[[ Supplied material open ]]

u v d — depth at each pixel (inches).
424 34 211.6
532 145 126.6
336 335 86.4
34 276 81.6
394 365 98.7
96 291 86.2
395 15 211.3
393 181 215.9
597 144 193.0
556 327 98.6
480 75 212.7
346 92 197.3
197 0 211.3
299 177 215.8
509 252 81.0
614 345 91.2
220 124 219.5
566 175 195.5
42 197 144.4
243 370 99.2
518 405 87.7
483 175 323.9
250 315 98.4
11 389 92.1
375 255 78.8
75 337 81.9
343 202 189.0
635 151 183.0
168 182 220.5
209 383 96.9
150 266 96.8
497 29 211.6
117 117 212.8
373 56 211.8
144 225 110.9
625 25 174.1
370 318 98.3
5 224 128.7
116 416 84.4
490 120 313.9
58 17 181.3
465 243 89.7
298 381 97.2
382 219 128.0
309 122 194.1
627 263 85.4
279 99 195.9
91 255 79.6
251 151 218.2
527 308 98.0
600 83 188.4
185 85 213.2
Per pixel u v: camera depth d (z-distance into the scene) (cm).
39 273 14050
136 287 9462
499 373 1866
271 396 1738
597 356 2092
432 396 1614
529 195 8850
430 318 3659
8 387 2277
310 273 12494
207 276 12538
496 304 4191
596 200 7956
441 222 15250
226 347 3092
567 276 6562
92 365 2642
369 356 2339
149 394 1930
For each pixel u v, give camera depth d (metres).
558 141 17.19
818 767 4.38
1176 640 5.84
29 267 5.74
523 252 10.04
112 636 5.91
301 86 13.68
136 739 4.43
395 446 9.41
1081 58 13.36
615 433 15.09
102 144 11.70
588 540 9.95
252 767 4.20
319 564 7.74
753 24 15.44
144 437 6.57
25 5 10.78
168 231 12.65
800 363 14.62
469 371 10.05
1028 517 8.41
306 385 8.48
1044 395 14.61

[[ Supplied material closed ]]
[[ Supplied material open ]]

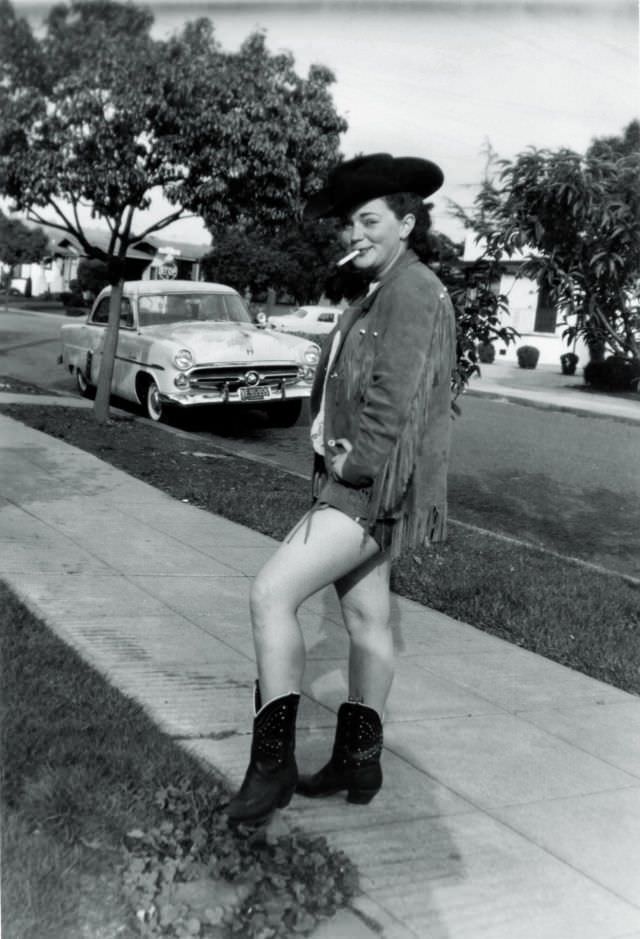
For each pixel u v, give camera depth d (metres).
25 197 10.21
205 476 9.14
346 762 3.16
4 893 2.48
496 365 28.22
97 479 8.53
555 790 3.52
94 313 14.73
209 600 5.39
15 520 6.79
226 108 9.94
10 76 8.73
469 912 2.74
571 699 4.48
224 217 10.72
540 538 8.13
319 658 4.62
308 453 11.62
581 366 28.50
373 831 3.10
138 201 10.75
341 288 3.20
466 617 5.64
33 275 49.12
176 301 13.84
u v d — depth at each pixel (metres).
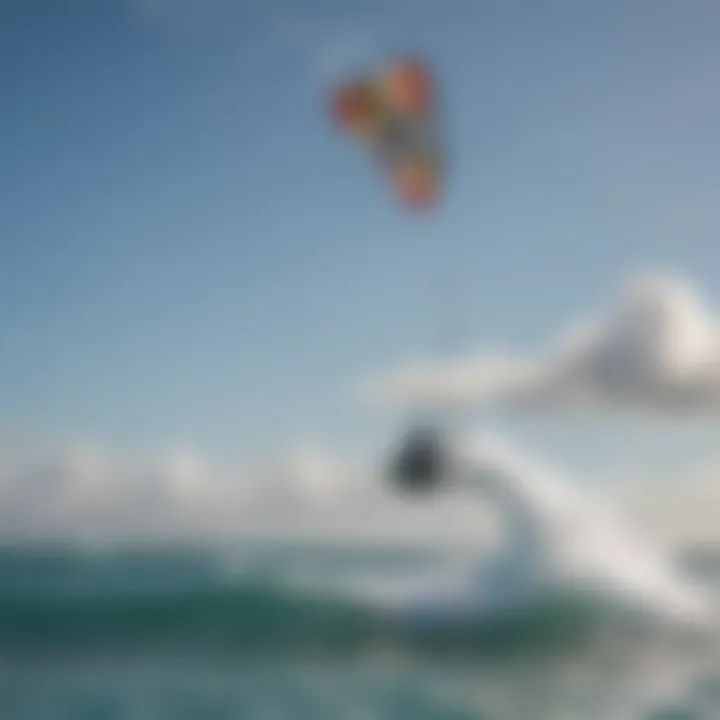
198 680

[[ Supplied material closed ]]

Goal of the exercise: The entries above hold the needed span. Transcribe exactly the lines from the one with "496 304 4191" to the one with "1044 395 14.61", both included.

Answer below:
496 304 4191
596 200 7956
441 222 15250
226 347 3092
567 276 6562
92 365 2642
369 356 2339
149 394 1930
For each pixel u v, give camera depth d (metres).
558 141 17.19
818 767 4.38
1176 640 5.84
29 267 5.74
523 252 10.04
112 636 5.91
301 86 13.68
136 739 4.43
395 446 9.41
1081 58 13.36
615 433 15.09
102 144 11.70
588 540 9.95
252 767 4.20
319 564 7.74
753 24 15.44
144 437 6.57
25 5 10.78
168 231 12.65
800 363 14.62
469 371 10.05
1028 517 8.41
306 385 8.48
1044 395 14.61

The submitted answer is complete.